Stax Museum offering virtual events for Black History Month
MEMPHIS, Tenn. (AP) — The Stax Museum of American Soul Music and its music academy in Tennessee are once again offering an online concert and a virtual tour in honor of Black History Month in February.
The Memphis-based studio produced soul music by Otis Redding, Sam & Dave, Carla Thomas, the Staples Singers, Booker T. and the MGs, Wilson Pickett and others in the 1960s and 1970s. The studio has been turned into a museum, and the adjacent Stax Music Academy teaches music theory, business and performance to young people.
The museum offered an online concert and virtual tours in 2021 due to the coronavirus pandemic. More than 130,000 students and adults viewed the programs, Stax said in a news release.
This year’s online concert will have Stax Music Academy students performing videos featuring songs from B.B. King, the Pointer Sisters, Ike & Tina Turner, Rufus Thomas, Duke Ellington and Beyonce, Stax said.

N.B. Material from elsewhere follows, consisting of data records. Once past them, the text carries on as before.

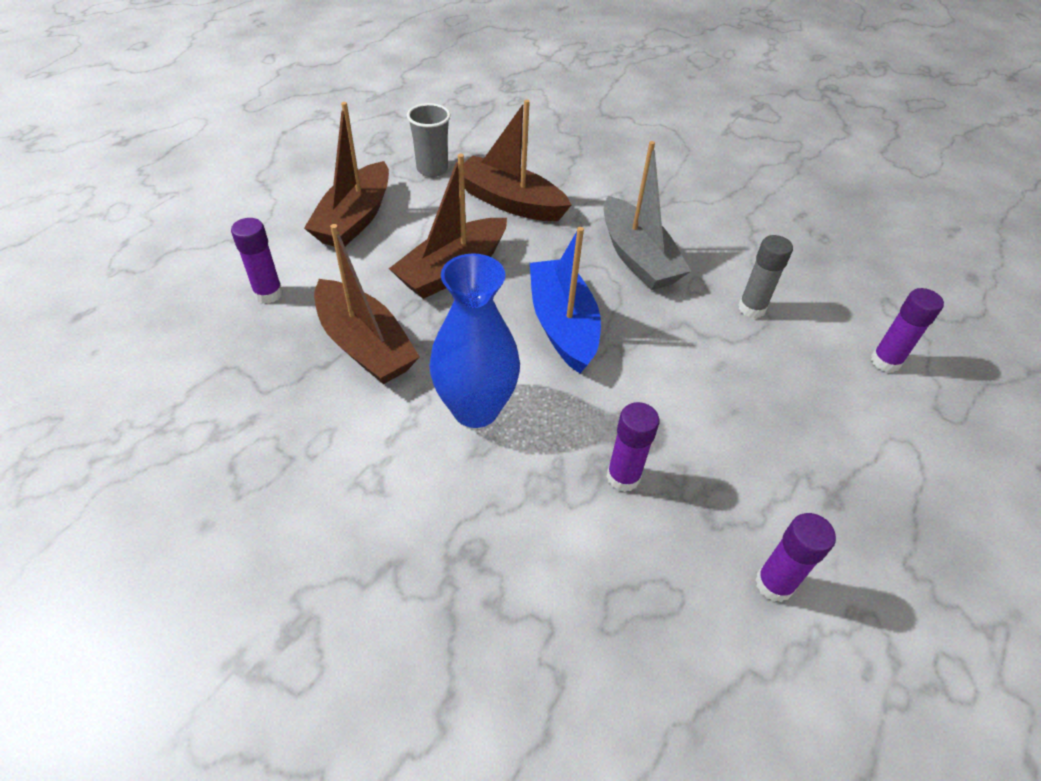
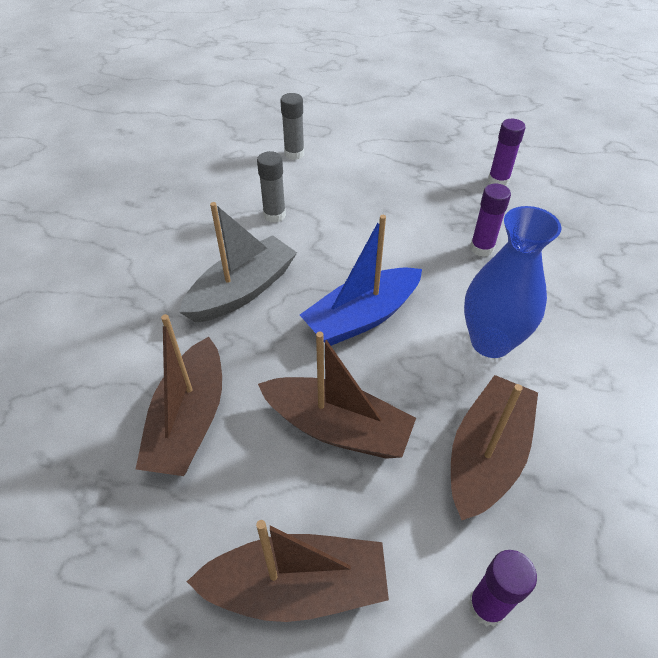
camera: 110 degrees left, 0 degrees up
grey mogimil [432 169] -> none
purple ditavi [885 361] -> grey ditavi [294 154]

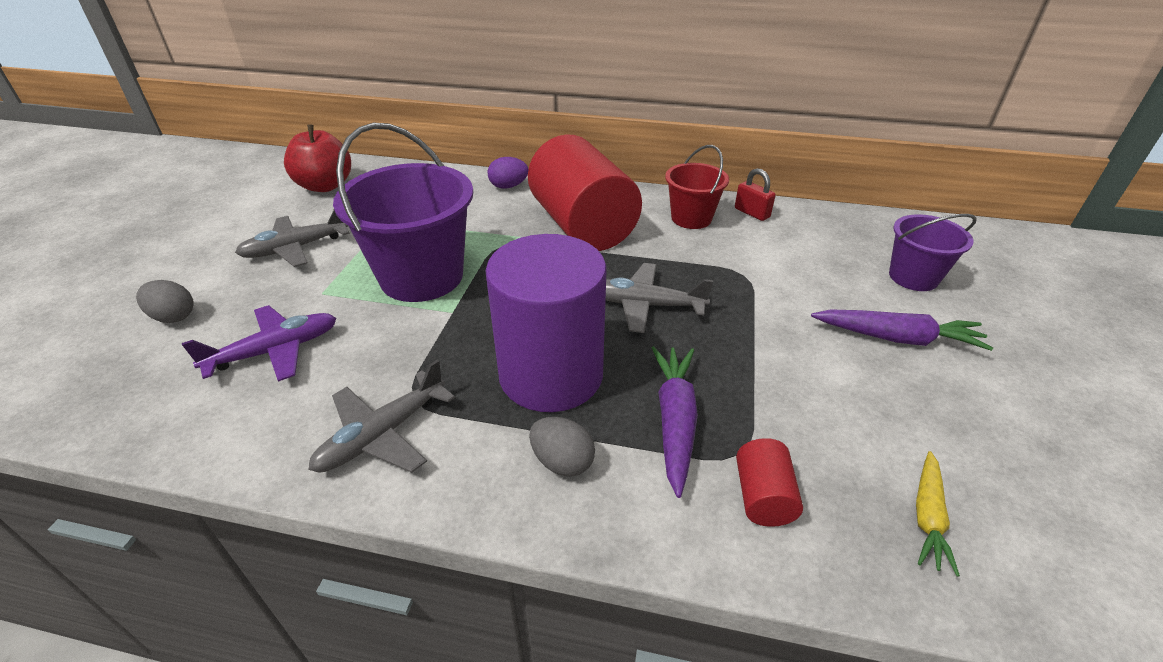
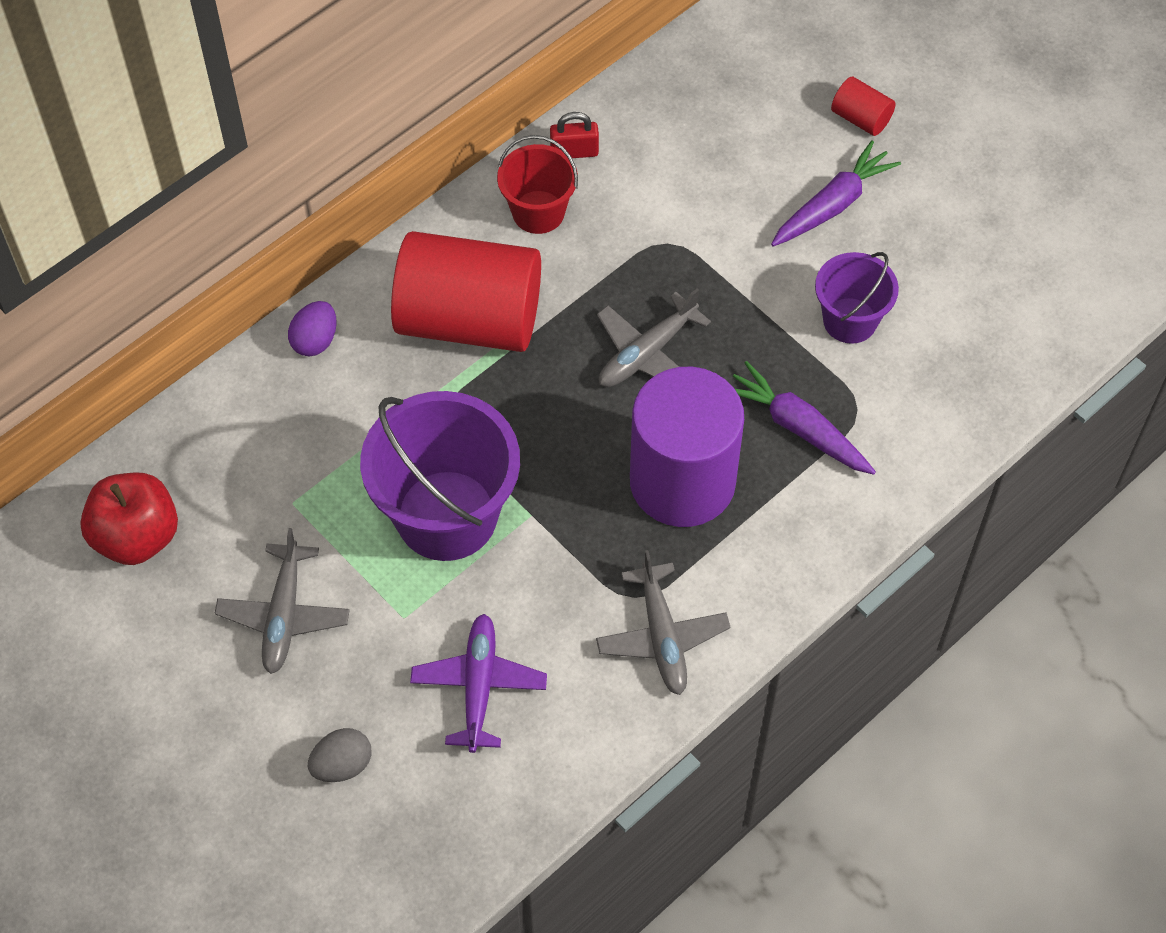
camera: 55 degrees left, 20 degrees up
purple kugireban [913 277] -> purple kugireban [850 320], shifted
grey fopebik [562 462] -> none
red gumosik [763 497] -> red gumosik [861 118], shifted
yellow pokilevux [928 516] -> none

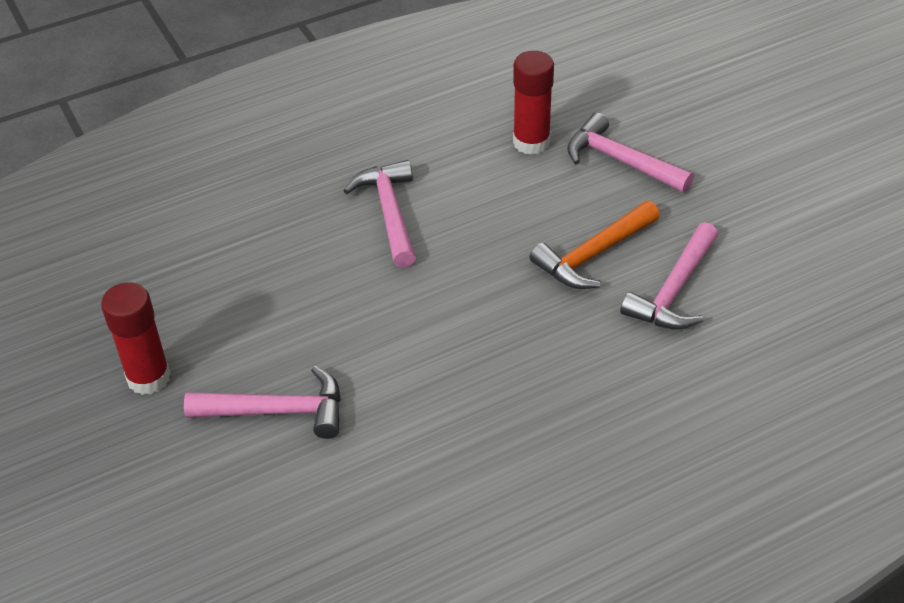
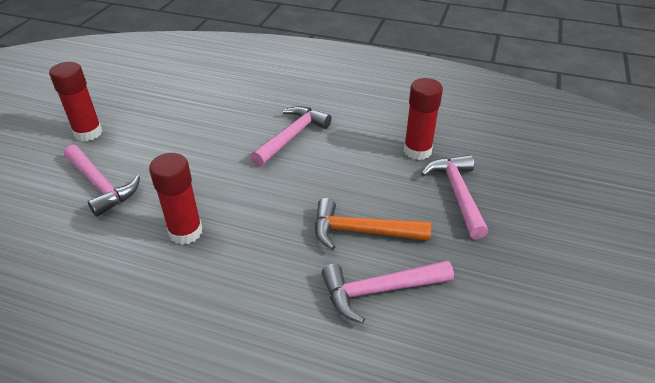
camera: 45 degrees right, 5 degrees down
none -> red ditavi [185 232]

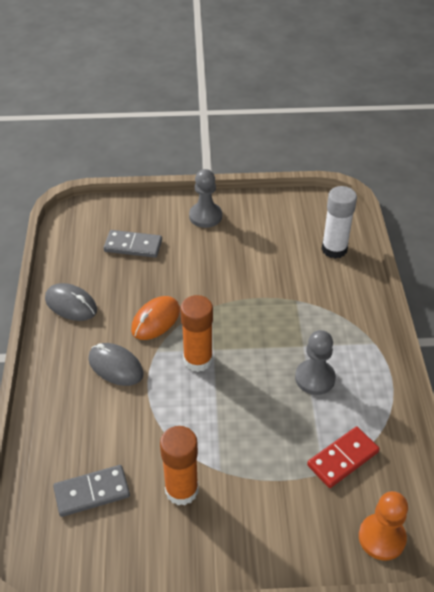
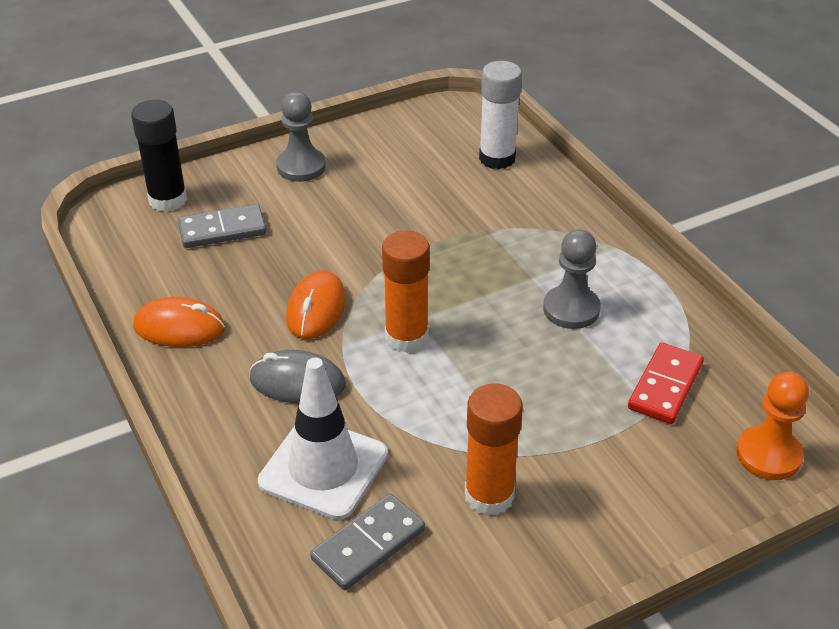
camera: 25 degrees left, 5 degrees down
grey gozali [71 305] -> orange gozali [179 328]
none -> black ditavi [168 200]
none -> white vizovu [323 468]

“Even with the ongoing waves of the COVID virus and other events that continue changing the world by the day, our Stax Music Academy students still find a great deal of comfort and happiness in studying, creating, rehearsing, and performing music,” Pat Mitchell Worley, executive director of the Stax Music Academy, said in a statement.
The virtual tour will focus on the achievements of Mavis Staples of the Staple Singers, former label owner Al Bell, songwriter and singer Bettye Crutcher, and Al Jackson Jr., the drummer for Booker T. & the M.G.’s.
Study guides and other activities will accompany the productions. Registration is available at the Stax Museum website.